ALL PICTURES AND TEXT ON THIS WEBSITE ARE COPYRIGHTED BY DONALD L SCHULTZ-(downloaded pictures from other sources are credited)


NEWFOUNDLAND-A COAT OF MANY COLORS......PART 1


Culture was once described as “what sticks” in a nation or land. But it is more subtle than that.

Imagine if historical origins, heritage, government, economics, religion, food, music, art, entertainment, recreation, geology, climate, flora and fauna, language, traditions, and festivals were each a thread of yard of a different color. Then imagine these threads combined into a beautiful wool coat that could be wrapped around oneself on a cold winter evening. It is the final effect created by the interaction of each individual thread with each other that creates the culture of a region. Take out one thread and something is lost, take out too many and the description fails. Look at only one thread and the coat is gone.

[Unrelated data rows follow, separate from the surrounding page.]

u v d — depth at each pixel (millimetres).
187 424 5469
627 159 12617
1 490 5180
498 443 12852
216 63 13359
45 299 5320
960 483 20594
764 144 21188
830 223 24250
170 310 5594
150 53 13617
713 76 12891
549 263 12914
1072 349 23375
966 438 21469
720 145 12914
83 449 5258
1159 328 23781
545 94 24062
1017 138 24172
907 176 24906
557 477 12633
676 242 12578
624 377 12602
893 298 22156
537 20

During our two month stay in Newfoundland or the “Rock” as it is called by native born Newfoundlanders, and Labradorans, (while each is a distinct area, Newfoundland and Labrador are now considered as one province), Sara and I were touched by each of these threads. We felt the warmth and security of the coat called Newfoundland. As one tour book said, “Getting there is the easy part; it’s leaving that is so difficult.” What follows is an attempt through text and pictures to describe each of the threads as we experienced them.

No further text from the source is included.